● **REQUIREMENT**:
In the forum thread below, which dates does Wilber say are set for the get-together?

I know Hat will be up for this  .........Shaggy, maybe he will watch out for you or maybe it should be the other way   ....the R


----------



## Wilber (May 20, 2003)

Shaggy, you really don't need a keeper, just someone to hang with and cut bait. If you get stuck all alone you and I will team up and give them a go. But fishin with Da Flea would be cool.

Lodging info to follow soon, I don't think he will bookup too soon.

I have heard no bad comments on the dates so that's it December 3-5, carve it in stone.


----------



## sand flea (Oct 24, 1999)

Let me check my work schedule. I'd love to make it.


----------



## shaggy (Jun 18, 2003)

Hey Sand, though I plead the fifth to last years event, fish or not, good time. Now, iffin' Jeep to small for travel, I think I can find alternative transportation, and if not, well, I might just get the feeling:

Have Jeep will travel.  

Damn, that felt good to post, so good in fact, I got to see it again.

Have Jeep will travel.


----------



## Cobia Seeker (Mar 19, 2002)

Count me in dude.... Hope they make a good Long Island Iced Tea


----------



## AL_N_VB (Apr 3, 2002)

shaggy said:


> Have Jeep will travel.
> 
> Damn, that felt good to post, so good in fact, I got to see it again.
> 
> Have Jeep will travel.


Dayum,Shag.....haven't seen that fer a while....glad....the KDH get2gether part 2....is getting ya pumped!

Old faces...same places...gotta love fishin!See ya @ the Ritz,Shag


----------



## the rhondel (Feb 6, 2003)

Dang shag ! you are gettin pumped  ....just wait till ya start smellin some fresh Ginny and Nawth Carlina salty air    with that drummie and stripie scent.....and that brew starts tastin a tad bit yummier  .......the R


----------



## HighCap56 (Oct 21, 2003)

I'm in... Probably beg a ride from NSerch...

Sounds like a great time.


----------



## Drumdum (Jan 6, 2003)

To far of a drive to the south for me to help ya'll get rid of all the liquor.   I'm gonna at least drop by and meet up with a few of ya'll this time down anyway..


----------



## Wilber (May 20, 2003)

● **DATA EXCERPTS**:
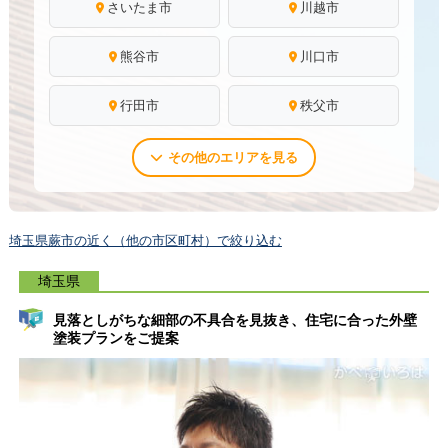
さいたま市
川越市
熊谷市
川口市
行田市
秩父市
その他のエリアを見る
埼玉県蕨市の近く（他の市区町村）で絞り込む
埼玉県
見落としがちな細部の不具合を見抜き、住宅に合った外壁
塗装プランをご提案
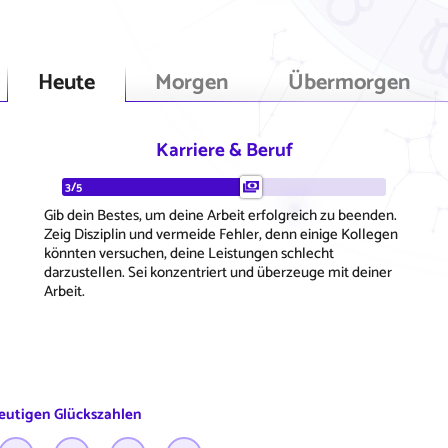
Heute
Morgen
Übermorgen
Karriere & Beruf
3/5
Gib dein Bestes, um deine Arbeit erfolgreich zu beenden.
Zeig Disziplin und vermeide Fehler, denn einige Kollegen
könnten versuchen, deine Leistungen schlecht
darzustellen. Sei konzentriert und überzeuge mit deiner
Arbeit.
eutigen Glückszahlen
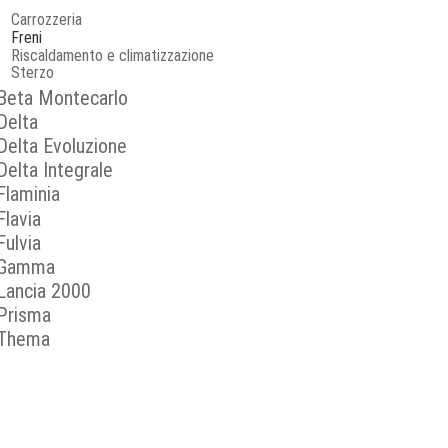
Carrozzeria
Freni
Riscaldamento e climatizzazione
Sterzo
Beta Montecarlo
Delta
Delta Evoluzione
Delta Integrale
Flaminia
Flavia
Fulvia
Gamma
Lancia 2000
Prisma
Thema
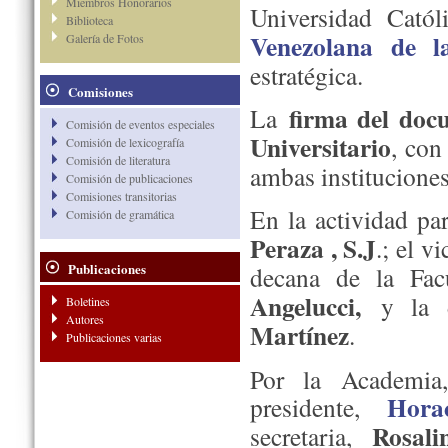
Miembros Honorarios
Universidad Catól
Biblioteca
Venezolana de l
Galería de Fotos
estratégica.
Comisiones
firma del doc
La
Comisión de eventos especiales
Universitario
, con
Comisión de lexicografía
Comisión de literatura
ambas instituciones
Comisión de publicaciones
Comisiones transitorias
En la actividad par
Comisión de gramática
Peraza , S.J
.; el v
Publicaciones
decana de la Fa
Angelucci,
y la d
Boletines
Autores
Martínez
.
Publicaciones varias
Por la Academia,
Hora
presidente,
Rosal
secretaria,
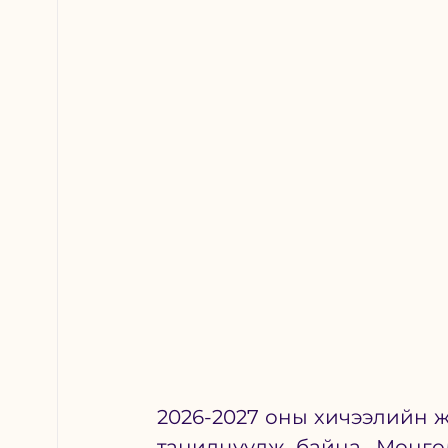
2026-2027 оны хичээлийн ж
танилцуулж байна. Монго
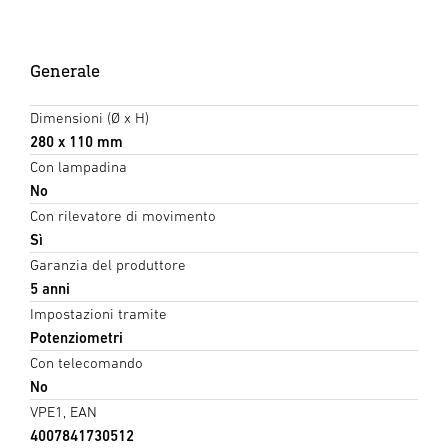
Generale
Dimensioni (Ø x H)
280 x 110 mm
Con lampadina
No
Con rilevatore di movimento
Sì
Garanzia del produttore
5 anni
Impostazioni tramite
Potenziometri
Con telecomando
No
VPE1, EAN
4007841730512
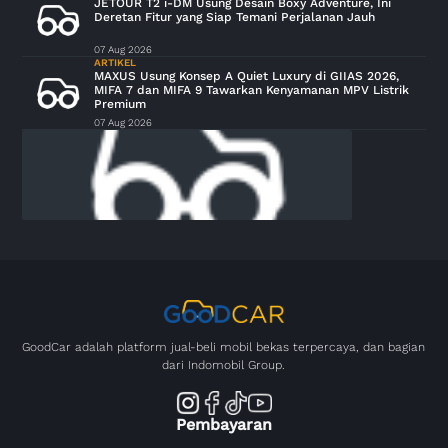
JETOUR T2 i-DM Usung Desain Boxy Adventure, Ini
Deretan Fitur yang Siap Temani Perjalanan Jauh
07 Aug 2026
ARTIKEL
MAXUS Usung Konsep A Quiet Luxury di GIIAS 2026,
MIFA 7 dan MIFA 9 Tawarkan Kenyamanan MPV Listrik
Premium
07 Aug 2026
GoodCar adalah platform jual-beli mobil bekas terpercaya, dan bagian
dari Indomobil Group.
Pembayaran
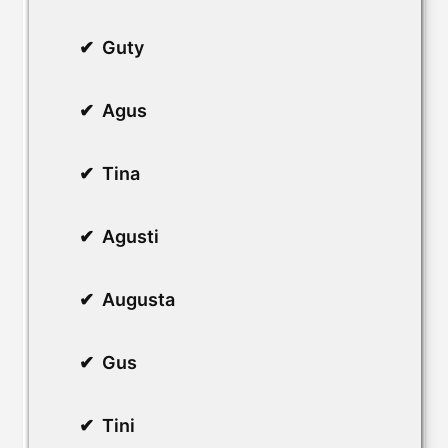
Guty
Agus
Tina
Agusti
Augusta
Gus
Tini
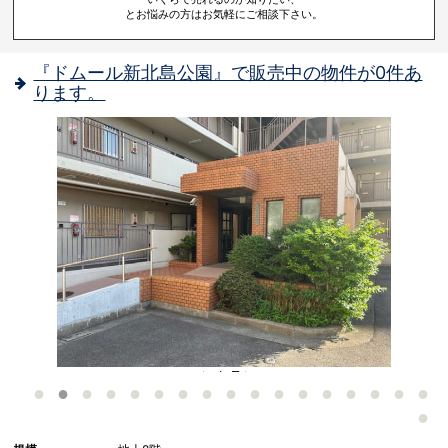
とお悩みの方はお気軽にご相談下さい。
『ドムール新北島公園』で販売中の物件が0件あ
ります。
- エントランス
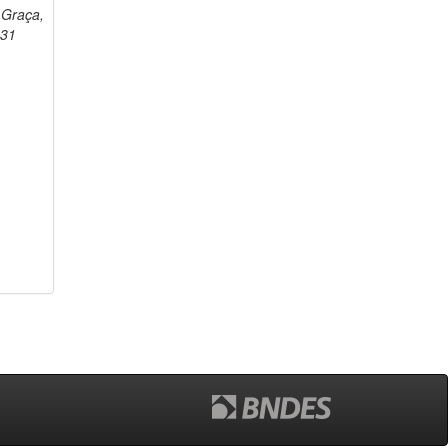
 Graça,
931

● **RESULT BELOW**:
December 3-5